Dave told napaman that he intends to stay in the Atlas Peak facility for the next two years and may renew his lease on that property when it comes up for renewal.
The indefatigable entrepreneur, Dave Del Dotto, who has just announced plans to build a third winery in Napa Valley. Slow down, Dave – you’ll soon have as many wineries as Steve Martin has had guest appearances on Saturday Night Live (15)!
In addition to finishing his new winery in Rutherford, and starting to plan another in Yountville, Dave has been busy buying land on which to grow grapes.
Today, Del Dotto owns more than 400 acres in Napa and Sonoma counties, of which 96 are planted. Chardonnay, Pinot Noir, Cabernet Sauvignon, Cabernet Franc, Merlot and Sangiovese are planted.
The fruit comes from five different estate vineyards, the largest of which is Cinghiale (which means ‘wild boar’ in Italian) Vineyard, on the crown of a ridge on the Sonoma Coast, overlooking the Pacific Ocean. This is Del Dotto’s source of Pinot Noir and some Chardonnay.
The salon area of the winery – where you enjoy camaraderie and bottled wine after your cave tour.
After the cave tour, your guide hosts a tasting in the salon, where you are served a plate of charcuterie and cheeses plus house-made pizza. You are also served some terrific examples of Del Dotto’s bottled wines, and if you pass the final exam (just kidding), you are also served house Port, made from Del Dotto’s pressed wine.
During my visit, Dave revealed that he would like to develop a third winery in the valley – on a plot across from Mustards Grill, in Yountville. Dave bought the 13-acre site, which used to be a strawberry patch, and plans to convert it into a “Pompeii-style winery” at which all wines will be fermented and aged in clay vessels – “the way they made wine 2,000 years ago,” says Dave.

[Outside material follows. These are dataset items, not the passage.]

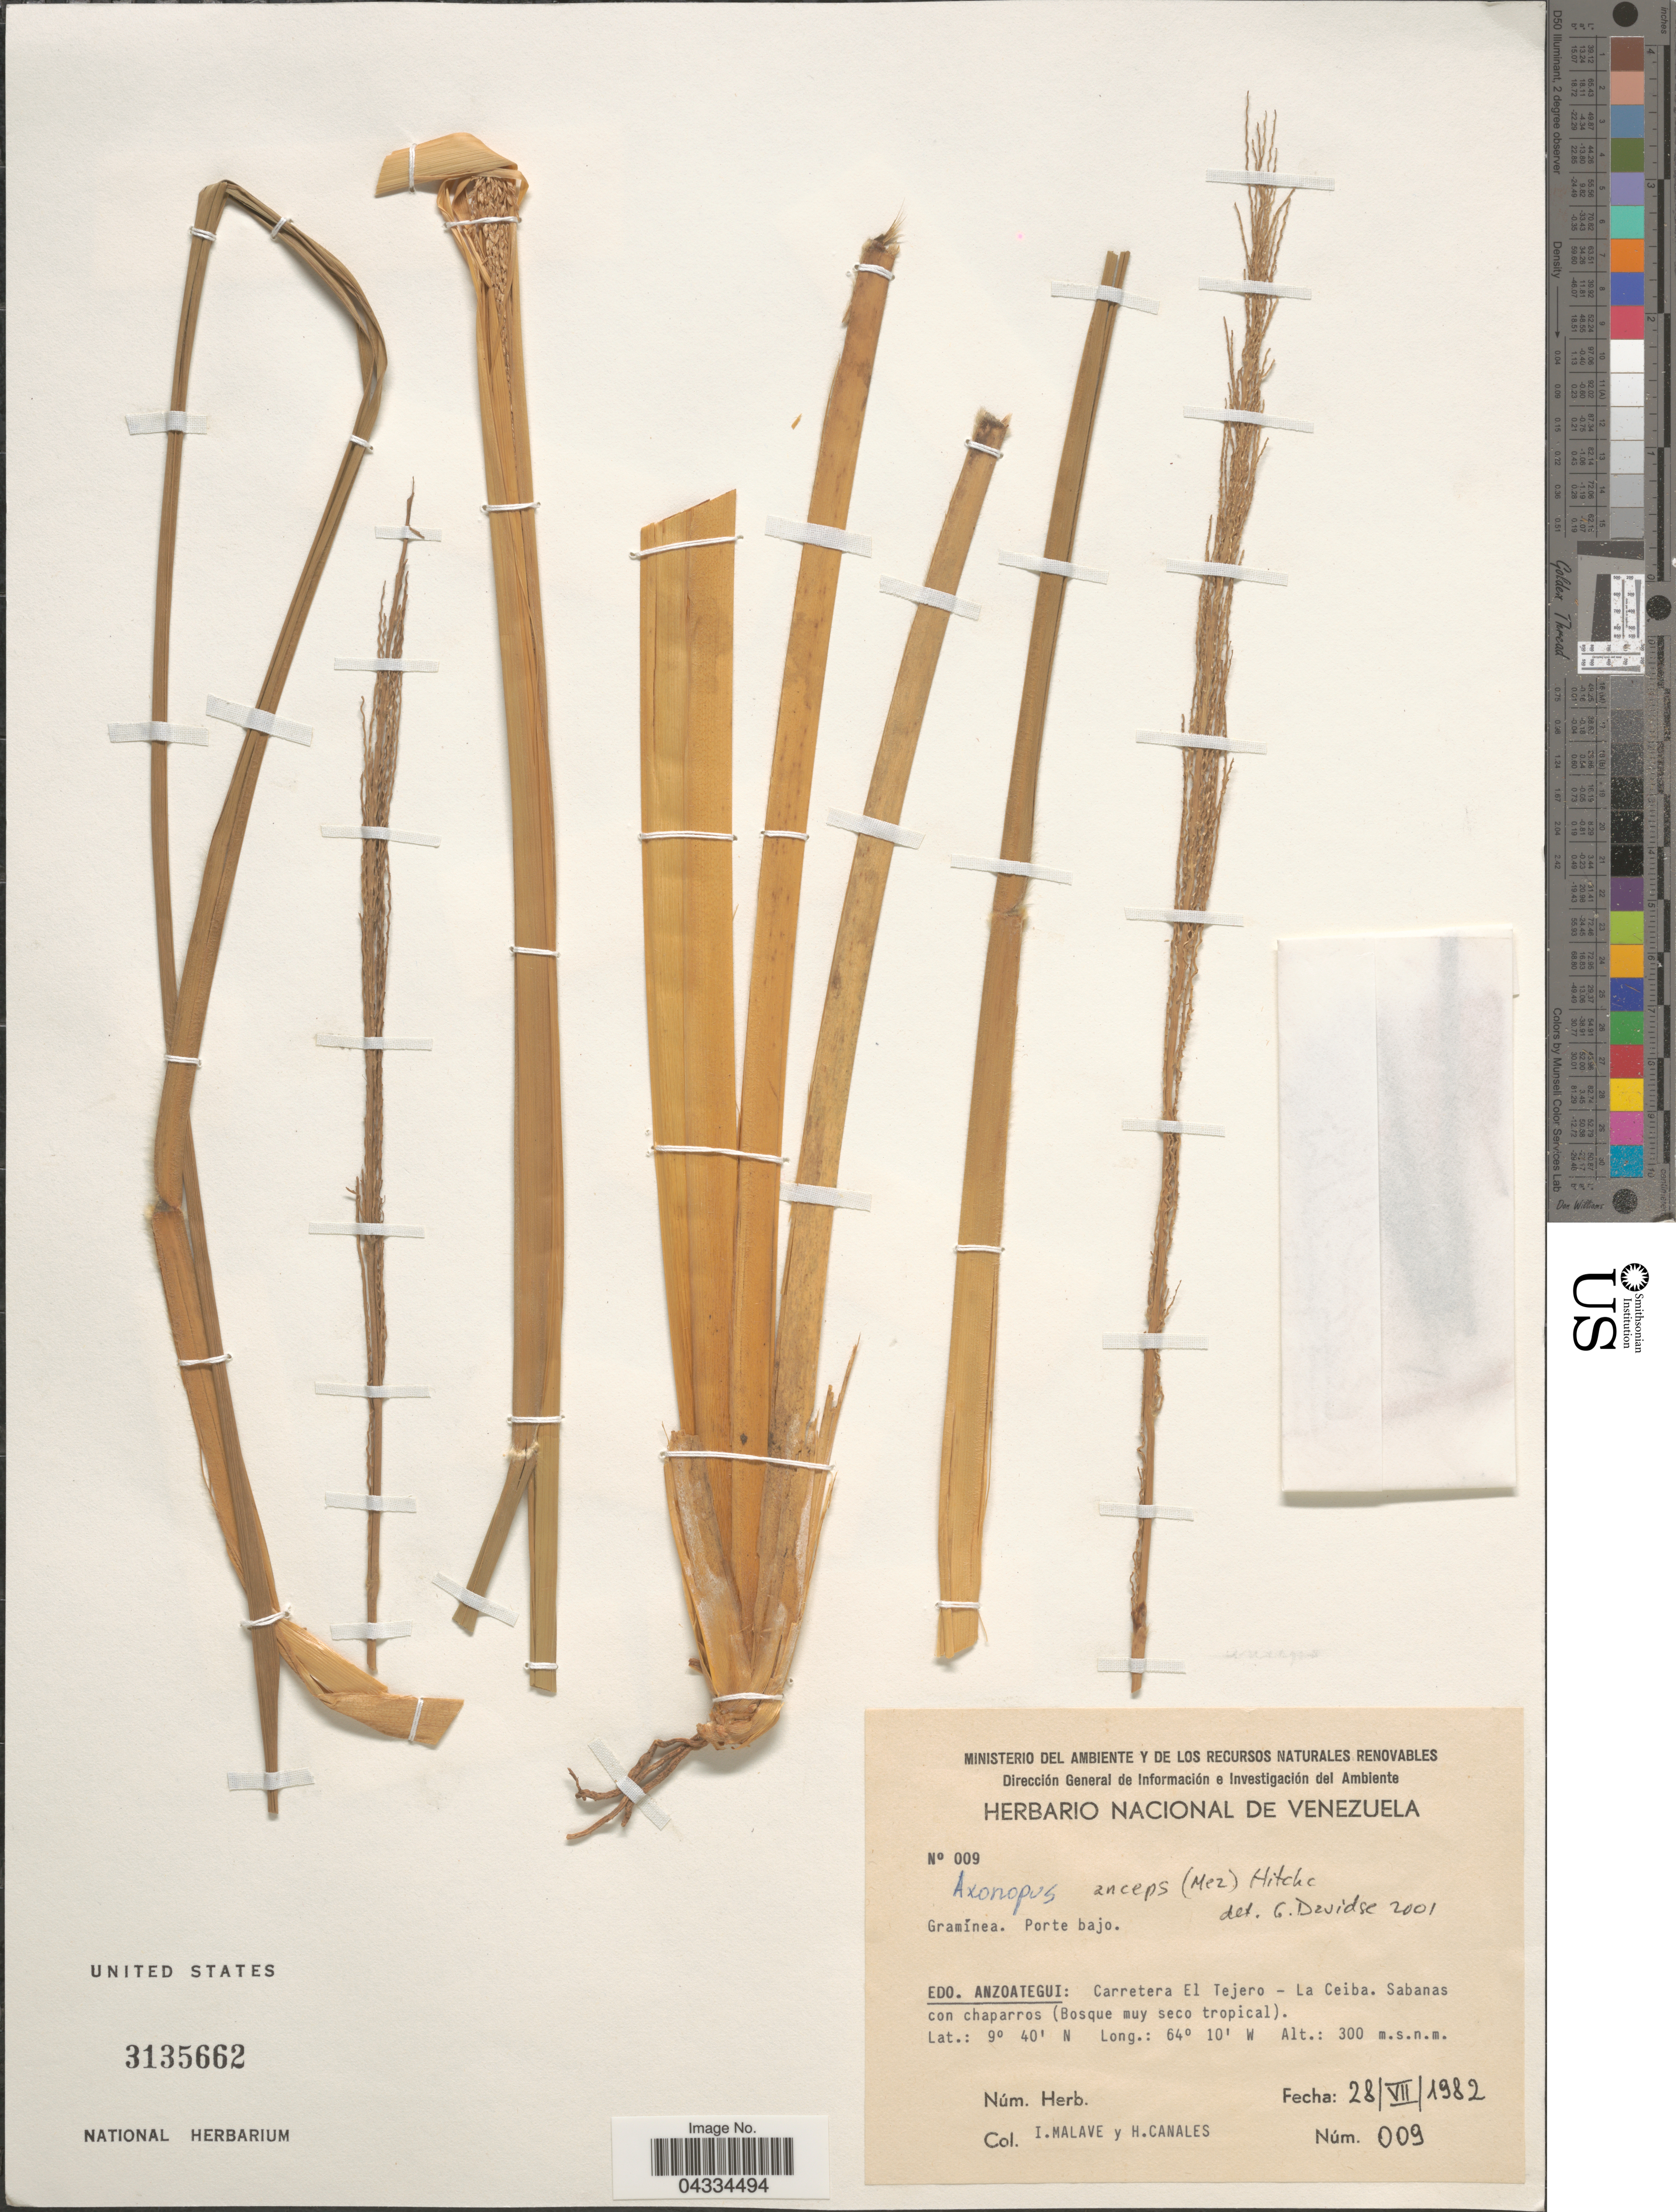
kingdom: Plantae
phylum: Tracheophyta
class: Liliopsida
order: Poales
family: Poaceae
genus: Axonopus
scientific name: Axonopus anceps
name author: (Mez) Hitchc.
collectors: I. Malave & H. Canales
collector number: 009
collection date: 1982-07-28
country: Venezuela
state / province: Anzoategui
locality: Carretera El Tejero - La Ceiba.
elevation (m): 300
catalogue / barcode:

According to tour leader Bob Groff, who is wine historian, the term amphora, referring to the clay vessels which have two handles and are used to store liquids, seeds, grain, even wine, actually means “carried by two men.” Hence the reason there are two handles on the newly released bottles of Del Dotto wines aged in clay amphorae.
Yes, it sounds crazy, but for the past two years, Dave has been studying this historic style of winemaking and has been making some tasty Zinfandels and Cabernets, which have been fermented, and aged, in clay.
It’s a known fact that fermenting in vessels interred in the ground keeps the fermenting juices cool, which promotes color and flavor extraction, and aging in clay, or slightly porous material, also helps improve a wine.
Some of my favorite Chateauneufs du Pape are fermented in large cement vessels. And one of my recent favorite Napa Valley Cabs – from Ovid on Pritchard Hill – is fermented in cement. So Dave just may be on to something when he launches an entire series of wines that are fermented and aged in clay.
As making money is as much a rush to Dave as making wine, the Yountmill property is actually on the market with a $12.5 million price tag.
“If we sell it, we’ll make our clay-fermented wines at Del Dotto,” says tour guide Groff. “If we don’t sell it, we’ll move the clay operation to the new location.” Either way, we’re making clay-aged wines.”
To experience Del Dotto Estate and Caves, be sure to leave a good two-hour window in your day. This is not a winery to visit when you’re doing four in a row. This is an eye-opening, one-of-a-kind experience that requires your full time and attention. It’s like one of Dave’s infomercials – it’s in your face and likely to change your thinking.
Del Dotto Estate Winery & Caves, 1445 St. Helena Highway South, St. Helena, CA, 94574. Visits by appointment only. The cave barrel tasting tours are staggered throughout the day, but usually depart the reception area at 11 am, 1 pm and 3 pm. On weekends and holidays, additional tours are offered at 11:30 am, 1:30 pm and 3:30 pm Tel: 707-963-2134.